● WORK ITEM:
Every line holding the string "lines" is to be copied from the entries below.
----
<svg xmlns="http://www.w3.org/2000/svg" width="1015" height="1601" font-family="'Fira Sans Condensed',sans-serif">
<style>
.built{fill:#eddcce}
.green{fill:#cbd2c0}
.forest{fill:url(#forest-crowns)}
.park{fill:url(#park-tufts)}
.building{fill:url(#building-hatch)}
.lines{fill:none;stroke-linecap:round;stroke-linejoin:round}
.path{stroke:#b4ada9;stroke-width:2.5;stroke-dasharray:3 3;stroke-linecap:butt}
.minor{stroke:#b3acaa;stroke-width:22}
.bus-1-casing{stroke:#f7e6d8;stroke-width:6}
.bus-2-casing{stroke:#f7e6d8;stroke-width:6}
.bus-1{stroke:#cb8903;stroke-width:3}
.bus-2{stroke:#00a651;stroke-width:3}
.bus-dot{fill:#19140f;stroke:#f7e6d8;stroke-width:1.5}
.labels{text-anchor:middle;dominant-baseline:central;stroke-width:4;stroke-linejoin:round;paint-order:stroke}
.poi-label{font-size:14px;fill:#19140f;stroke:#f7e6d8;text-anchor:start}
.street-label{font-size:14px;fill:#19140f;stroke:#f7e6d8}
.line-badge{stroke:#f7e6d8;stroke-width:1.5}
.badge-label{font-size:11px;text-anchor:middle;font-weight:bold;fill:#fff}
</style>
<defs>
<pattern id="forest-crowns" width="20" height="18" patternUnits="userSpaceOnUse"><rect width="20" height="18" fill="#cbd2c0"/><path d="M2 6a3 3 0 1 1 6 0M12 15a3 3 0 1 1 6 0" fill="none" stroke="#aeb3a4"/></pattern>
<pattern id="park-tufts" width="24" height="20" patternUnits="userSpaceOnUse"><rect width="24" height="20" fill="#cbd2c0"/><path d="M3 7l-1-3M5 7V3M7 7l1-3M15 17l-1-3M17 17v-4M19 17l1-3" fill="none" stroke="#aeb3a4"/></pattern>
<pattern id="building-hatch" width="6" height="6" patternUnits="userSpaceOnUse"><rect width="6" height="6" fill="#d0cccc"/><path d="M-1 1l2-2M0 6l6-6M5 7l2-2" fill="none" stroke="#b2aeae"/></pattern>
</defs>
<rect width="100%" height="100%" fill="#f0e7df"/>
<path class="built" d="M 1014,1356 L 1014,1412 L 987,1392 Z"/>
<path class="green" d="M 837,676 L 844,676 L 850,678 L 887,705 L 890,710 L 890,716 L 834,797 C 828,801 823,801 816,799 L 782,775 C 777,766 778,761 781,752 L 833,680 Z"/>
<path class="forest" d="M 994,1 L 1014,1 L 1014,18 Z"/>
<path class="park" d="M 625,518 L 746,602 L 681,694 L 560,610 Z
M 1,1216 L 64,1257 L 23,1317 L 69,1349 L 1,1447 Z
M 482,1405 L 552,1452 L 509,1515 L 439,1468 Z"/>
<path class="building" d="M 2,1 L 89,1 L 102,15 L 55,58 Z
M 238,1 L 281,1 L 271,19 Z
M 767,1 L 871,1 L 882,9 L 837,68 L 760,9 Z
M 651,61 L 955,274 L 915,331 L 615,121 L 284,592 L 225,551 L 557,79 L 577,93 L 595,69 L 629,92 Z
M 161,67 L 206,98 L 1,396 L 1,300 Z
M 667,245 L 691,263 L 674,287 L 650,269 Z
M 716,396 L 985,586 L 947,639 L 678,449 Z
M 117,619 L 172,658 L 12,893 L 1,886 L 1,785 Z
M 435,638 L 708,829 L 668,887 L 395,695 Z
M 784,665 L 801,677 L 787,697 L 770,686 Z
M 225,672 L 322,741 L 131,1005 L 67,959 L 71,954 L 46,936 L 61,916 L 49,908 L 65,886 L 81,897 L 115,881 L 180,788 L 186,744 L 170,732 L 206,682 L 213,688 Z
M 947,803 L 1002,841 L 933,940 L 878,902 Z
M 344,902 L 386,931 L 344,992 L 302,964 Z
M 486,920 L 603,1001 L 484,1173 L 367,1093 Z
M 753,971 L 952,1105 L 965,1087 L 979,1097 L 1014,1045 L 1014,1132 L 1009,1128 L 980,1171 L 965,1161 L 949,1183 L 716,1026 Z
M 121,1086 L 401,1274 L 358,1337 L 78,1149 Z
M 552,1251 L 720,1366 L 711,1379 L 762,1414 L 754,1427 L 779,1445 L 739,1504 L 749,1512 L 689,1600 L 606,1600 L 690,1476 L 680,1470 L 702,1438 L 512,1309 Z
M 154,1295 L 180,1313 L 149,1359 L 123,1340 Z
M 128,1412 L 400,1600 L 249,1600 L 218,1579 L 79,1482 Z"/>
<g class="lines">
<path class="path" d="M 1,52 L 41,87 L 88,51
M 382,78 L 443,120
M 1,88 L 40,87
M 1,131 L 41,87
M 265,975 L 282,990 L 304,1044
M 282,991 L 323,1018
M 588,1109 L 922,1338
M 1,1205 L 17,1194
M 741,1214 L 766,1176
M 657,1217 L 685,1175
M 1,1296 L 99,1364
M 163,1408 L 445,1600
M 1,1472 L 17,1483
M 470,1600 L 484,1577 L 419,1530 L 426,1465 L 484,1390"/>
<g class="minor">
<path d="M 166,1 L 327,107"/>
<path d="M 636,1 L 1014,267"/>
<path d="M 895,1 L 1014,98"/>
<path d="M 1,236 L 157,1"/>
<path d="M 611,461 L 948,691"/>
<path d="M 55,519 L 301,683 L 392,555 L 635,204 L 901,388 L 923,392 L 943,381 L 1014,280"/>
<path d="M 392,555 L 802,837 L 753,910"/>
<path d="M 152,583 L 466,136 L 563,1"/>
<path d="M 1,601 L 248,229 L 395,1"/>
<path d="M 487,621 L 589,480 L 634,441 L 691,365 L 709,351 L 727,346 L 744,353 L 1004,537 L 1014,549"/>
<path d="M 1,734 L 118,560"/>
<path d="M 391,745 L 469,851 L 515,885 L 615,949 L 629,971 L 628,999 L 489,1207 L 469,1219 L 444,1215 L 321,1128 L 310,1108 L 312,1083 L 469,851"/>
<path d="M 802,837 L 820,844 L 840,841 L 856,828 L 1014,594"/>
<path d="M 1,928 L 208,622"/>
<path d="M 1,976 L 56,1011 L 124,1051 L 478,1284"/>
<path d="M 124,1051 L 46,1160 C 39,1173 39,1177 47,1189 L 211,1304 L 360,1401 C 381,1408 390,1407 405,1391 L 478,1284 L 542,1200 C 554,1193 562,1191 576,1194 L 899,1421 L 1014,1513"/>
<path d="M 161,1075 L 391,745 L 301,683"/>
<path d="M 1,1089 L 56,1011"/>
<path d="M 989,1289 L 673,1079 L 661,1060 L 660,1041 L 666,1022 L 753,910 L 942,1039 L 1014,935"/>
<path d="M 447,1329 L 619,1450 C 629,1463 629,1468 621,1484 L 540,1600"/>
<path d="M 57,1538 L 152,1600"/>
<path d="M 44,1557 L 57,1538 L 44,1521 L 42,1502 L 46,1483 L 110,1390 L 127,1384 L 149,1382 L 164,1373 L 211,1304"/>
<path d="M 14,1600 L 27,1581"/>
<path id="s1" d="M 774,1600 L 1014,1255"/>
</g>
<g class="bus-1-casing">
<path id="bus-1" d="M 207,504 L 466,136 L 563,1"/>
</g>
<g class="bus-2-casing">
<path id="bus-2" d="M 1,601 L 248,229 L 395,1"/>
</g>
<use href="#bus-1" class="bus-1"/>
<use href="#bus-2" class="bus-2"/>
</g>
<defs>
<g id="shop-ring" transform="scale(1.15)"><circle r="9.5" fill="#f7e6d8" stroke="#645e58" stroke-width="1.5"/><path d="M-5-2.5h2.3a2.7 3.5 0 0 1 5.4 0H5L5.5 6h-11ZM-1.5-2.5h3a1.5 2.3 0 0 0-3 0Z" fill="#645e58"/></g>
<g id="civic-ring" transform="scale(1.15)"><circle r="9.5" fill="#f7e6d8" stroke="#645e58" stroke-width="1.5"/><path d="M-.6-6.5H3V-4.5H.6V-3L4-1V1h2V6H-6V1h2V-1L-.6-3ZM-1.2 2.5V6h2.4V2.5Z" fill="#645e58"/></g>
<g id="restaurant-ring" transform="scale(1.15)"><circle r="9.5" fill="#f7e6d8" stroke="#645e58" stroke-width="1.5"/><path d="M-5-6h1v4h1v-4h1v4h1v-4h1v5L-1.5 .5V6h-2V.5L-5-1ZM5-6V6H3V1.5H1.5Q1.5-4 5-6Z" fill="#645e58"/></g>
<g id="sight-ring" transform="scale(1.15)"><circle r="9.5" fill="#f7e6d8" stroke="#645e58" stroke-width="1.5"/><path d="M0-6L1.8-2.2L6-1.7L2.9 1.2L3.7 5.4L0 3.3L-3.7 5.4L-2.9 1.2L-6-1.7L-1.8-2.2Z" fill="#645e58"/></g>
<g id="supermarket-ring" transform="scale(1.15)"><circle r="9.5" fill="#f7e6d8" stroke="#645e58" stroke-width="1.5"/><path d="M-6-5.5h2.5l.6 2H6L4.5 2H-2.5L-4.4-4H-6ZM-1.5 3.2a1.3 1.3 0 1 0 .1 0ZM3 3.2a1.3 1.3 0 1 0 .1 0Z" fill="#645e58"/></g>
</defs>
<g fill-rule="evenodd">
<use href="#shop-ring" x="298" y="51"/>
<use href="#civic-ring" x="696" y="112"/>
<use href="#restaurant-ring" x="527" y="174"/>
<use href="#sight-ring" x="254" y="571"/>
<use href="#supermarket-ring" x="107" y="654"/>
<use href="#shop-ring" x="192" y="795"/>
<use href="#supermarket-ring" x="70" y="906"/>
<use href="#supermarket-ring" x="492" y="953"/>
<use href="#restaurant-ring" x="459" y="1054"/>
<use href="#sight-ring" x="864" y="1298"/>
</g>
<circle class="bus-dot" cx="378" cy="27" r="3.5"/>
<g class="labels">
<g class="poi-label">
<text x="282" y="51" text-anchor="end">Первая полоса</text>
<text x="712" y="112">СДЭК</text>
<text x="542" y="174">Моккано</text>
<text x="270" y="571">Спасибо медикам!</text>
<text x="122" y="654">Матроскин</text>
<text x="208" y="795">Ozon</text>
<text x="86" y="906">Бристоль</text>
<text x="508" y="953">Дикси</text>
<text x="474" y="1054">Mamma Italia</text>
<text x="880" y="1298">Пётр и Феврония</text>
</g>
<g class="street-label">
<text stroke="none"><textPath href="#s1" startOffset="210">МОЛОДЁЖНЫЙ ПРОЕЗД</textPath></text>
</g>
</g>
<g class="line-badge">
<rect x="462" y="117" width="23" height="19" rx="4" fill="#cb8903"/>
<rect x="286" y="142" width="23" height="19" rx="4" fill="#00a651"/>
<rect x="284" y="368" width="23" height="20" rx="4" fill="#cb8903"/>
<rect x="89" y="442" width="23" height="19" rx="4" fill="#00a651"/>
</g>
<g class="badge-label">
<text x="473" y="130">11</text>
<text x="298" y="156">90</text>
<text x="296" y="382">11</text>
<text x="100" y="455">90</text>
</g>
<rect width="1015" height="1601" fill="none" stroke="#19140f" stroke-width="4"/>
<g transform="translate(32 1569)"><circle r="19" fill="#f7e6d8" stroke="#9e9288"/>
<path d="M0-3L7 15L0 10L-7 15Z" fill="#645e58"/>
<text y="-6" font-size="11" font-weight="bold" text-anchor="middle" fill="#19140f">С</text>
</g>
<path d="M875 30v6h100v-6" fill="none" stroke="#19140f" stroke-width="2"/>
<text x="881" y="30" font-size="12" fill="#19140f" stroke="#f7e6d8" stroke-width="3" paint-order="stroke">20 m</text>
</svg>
----
● OUTPUT FOR THIS EXERCISE:
.lines{fill:none;stroke-linecap:round;stroke-linejoin:round}
<g class="lines">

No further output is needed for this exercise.